EXERCISE REQUIREMENTS:
Look through the entries for the string "large", and copy each line that holds it.
--- GIVEN ENTRIES Enclosed Below ---
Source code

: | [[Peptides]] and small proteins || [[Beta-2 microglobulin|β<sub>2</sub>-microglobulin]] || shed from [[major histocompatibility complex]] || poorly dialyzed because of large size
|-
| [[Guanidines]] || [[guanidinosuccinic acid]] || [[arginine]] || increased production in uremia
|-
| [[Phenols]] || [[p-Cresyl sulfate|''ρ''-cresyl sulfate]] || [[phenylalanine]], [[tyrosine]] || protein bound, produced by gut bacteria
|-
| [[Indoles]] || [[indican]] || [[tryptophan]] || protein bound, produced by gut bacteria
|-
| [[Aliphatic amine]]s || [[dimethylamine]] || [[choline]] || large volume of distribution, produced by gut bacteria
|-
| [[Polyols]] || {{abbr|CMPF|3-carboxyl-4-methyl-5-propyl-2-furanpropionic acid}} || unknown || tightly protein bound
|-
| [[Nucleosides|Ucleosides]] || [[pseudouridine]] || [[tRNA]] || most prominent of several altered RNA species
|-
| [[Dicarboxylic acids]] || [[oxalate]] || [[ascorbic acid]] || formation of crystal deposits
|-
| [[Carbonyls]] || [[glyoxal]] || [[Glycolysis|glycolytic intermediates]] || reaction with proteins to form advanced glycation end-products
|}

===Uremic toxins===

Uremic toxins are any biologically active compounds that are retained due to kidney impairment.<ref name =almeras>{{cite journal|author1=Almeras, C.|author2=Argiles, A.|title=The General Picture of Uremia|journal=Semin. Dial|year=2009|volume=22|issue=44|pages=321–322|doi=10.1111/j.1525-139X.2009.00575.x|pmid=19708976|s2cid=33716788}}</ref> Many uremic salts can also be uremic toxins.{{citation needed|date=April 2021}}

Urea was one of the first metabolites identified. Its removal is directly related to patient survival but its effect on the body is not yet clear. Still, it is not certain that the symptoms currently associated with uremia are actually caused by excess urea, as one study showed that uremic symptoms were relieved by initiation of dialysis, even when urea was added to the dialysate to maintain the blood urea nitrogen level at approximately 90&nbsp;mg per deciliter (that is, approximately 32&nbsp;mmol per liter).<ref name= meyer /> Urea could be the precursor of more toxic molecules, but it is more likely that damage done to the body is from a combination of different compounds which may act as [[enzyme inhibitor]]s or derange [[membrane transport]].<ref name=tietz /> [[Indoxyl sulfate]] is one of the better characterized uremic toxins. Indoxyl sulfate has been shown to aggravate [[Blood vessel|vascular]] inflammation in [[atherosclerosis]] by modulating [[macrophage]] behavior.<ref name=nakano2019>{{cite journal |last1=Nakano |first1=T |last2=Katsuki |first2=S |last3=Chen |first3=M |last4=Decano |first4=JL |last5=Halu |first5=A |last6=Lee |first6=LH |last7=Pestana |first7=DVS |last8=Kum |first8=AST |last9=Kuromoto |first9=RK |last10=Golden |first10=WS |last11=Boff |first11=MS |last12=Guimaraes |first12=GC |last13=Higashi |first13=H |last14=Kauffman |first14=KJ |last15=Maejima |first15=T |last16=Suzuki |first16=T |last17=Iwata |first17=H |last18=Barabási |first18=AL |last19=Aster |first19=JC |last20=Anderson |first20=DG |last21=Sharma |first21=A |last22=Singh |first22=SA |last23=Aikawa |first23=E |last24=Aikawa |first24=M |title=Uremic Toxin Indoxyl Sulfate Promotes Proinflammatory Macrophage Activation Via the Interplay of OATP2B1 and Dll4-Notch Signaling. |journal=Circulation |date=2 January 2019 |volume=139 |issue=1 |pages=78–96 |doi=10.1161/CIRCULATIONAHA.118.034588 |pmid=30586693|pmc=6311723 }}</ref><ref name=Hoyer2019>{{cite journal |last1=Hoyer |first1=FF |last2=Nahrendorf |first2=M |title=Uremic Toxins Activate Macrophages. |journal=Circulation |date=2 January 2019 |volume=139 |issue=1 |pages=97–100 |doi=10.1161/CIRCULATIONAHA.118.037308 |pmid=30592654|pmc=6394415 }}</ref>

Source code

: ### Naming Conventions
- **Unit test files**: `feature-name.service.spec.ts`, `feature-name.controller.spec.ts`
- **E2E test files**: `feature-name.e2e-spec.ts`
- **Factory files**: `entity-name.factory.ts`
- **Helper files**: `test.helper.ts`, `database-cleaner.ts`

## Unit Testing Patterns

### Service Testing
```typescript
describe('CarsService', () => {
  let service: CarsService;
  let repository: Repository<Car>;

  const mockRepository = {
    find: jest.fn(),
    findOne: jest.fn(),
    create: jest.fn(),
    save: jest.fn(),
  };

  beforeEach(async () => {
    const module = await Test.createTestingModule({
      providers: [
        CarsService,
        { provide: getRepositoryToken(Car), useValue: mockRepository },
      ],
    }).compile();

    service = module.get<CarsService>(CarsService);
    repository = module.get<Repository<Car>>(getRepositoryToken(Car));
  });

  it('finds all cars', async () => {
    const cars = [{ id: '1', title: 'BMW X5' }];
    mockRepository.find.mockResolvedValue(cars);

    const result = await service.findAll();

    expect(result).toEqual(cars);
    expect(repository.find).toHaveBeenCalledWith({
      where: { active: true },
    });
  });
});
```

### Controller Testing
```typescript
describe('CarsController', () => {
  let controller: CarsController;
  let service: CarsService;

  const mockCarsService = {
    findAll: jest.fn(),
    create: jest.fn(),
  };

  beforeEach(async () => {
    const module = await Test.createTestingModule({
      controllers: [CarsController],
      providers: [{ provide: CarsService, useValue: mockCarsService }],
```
--- End of Enclosed GIVEN ENTRIES ---
ANSWER TO THIS TASK:
: | [[Peptides]] and small proteins || [[Beta-2 microglobulin|β<sub>2</sub>-microglobulin]] || shed from [[major histocompatibility complex]] || poorly dialyzed because of large size
| [[Aliphatic amine]]s || [[dimethylamine]] || [[choline]] || large volume of distribution, produced by gut bacteria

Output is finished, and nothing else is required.